D’où êtes-vous parti pour créer How I Met Your Mother ?
C.T : L’idée de départ, c’était de suivre la vie d’un type qui arrive sur ses trente ans (Ted), dont les meilleurs amis sont sur le point de se marier, et qui du coup se met en quête de sa future femme. Sur son épaule gauche, il y a ce couple d’amis (Lily et Marshall), de vrais anges, et sur son épaule droite un diable (Barney), qui fait tout pour le maintenir éloigné du mariage. Voilà pour l’histoire. Pour le décor, les personnages, l’humour, nous nous sommes énormément inspiré de notre propre expérience. Carter, ma femme et moi-même avons vécu jusqu’en 2002 à New York. Pour dire les choses rapidement, Lily, Marshall et Ted, ce sont nous !
La quête de Ted est-elle si importante que le titre le laisse croire ?
C.T : Honnêtement, à l’heure actuelle, dans la quatrième saison, pas tant que ça… Il en est toujours question, mais de manière marginale. Plus les saisons passent, plus il est essentiel de se concentrer sur d’autres questions. Sinon, on tourne en rond. Disons que c’est l’arc central de la série, pas son sujet. Le vrai sujet d’How I Met Your Mother, ce sont ses héros, leur personnalité, leur passé, leur futur, pas seulement celui de Ted.
Carter Bays : Ce qui est certain, c’est qu’on ne va pas pouvoir attendre dix saisons avant que Ted ne rencontre sa femme. Ça deviendrait franchement lassant, à la longue.
Craig Thomas (à gauche) et Carter Bays (à droite).
La série s’arrêtera-t-elle le jour où Ted rencontrera la mère de ses enfants ?
C.T : Pas forcément. L’histoire du début de leur vie en couple peut faire partie de la série, par exemple. En fait, personne ne sait vraiment où nous allons. How I Met Your Mother, c’est un peu le Lost des sitcoms, une série bourrée de mystères.

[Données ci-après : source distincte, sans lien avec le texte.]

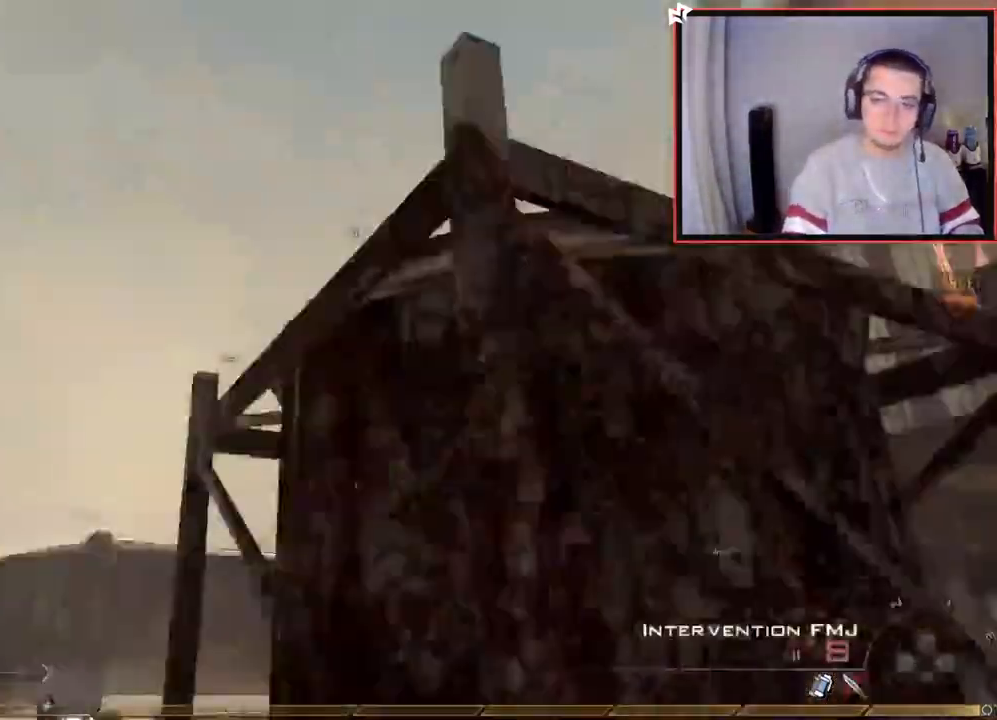
{"buttons": ["R1"], "left_stick": "up", "right_stick": "center", "events": [[66, "R2", "down"], [66, "left_stick", "up"], [100, "R1", "down"], [100, "right_stick", "center"], [250, "R2", "up"]]}
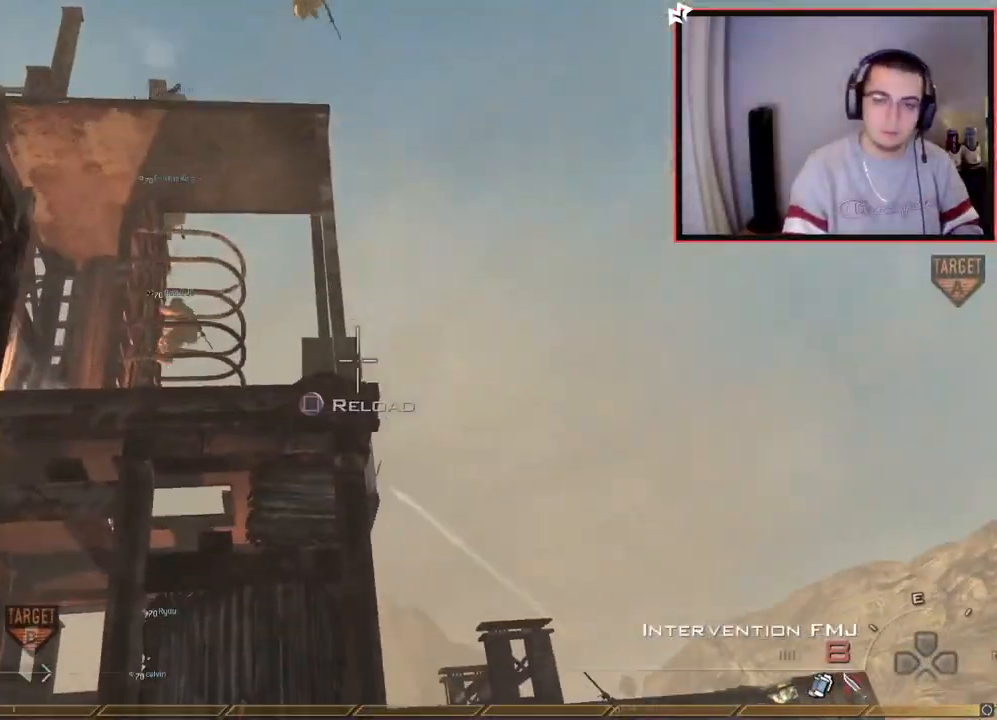
{"buttons": [], "left_stick": "up", "right_stick": "center", "events": [[117, "TRIANGLE", "down"], [217, "TRIANGLE", "up"], [317, "CROSS", "down"], [317, "SQUARE", "down"], [384, "R1", "up"], [434, "CROSS", "up"], [434, "SQUARE", "up"]]}
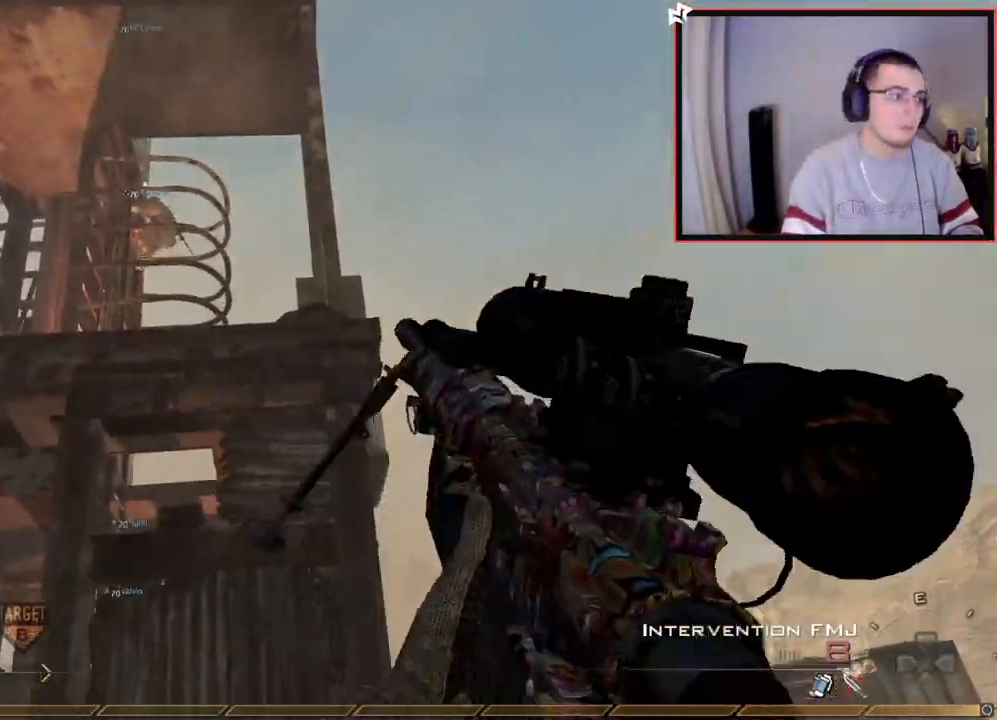
{"buttons": [], "left_stick": "up", "right_stick": "center", "events": [[83, "right_stick", "up-left"], [133, "right_stick", "center"], [233, "TRIANGLE", "down"], [300, "TRIANGLE", "up"], [333, "TRIANGLE", "down"], [350, "R2", "down"], [383, "SQUARE", "down"], [433, "TRIANGLE", "up"], [467, "SQUARE", "up"], [483, "R2", "up"]]}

C.B : C’est vrai, Lost doit être la série avec laquelle nous partageons le plus de points communs, puisque nous avons ce même goût pour la déstructuration du récit, les flashbacks et l’intervention d’événements passés dans le présent.
Comme Lost, n’avez-vous pas peur, en multipliant les flashbacks, de vous y perdre ?
C.T : C’est vrai qu’il nous arrive de perdre un peu la tête… Notre chance, c’est que nous travaillons avec les mêmes scénaristes depuis le début, et qu’ils ont tous une très bonne mémoire.
C.B : La majorité des scénarios et des blagues sont écrits à l’avance, mais nous laissons un maximum de place à l’improvisation et à la déconnade, qui amène souvent d’excellentes répliques.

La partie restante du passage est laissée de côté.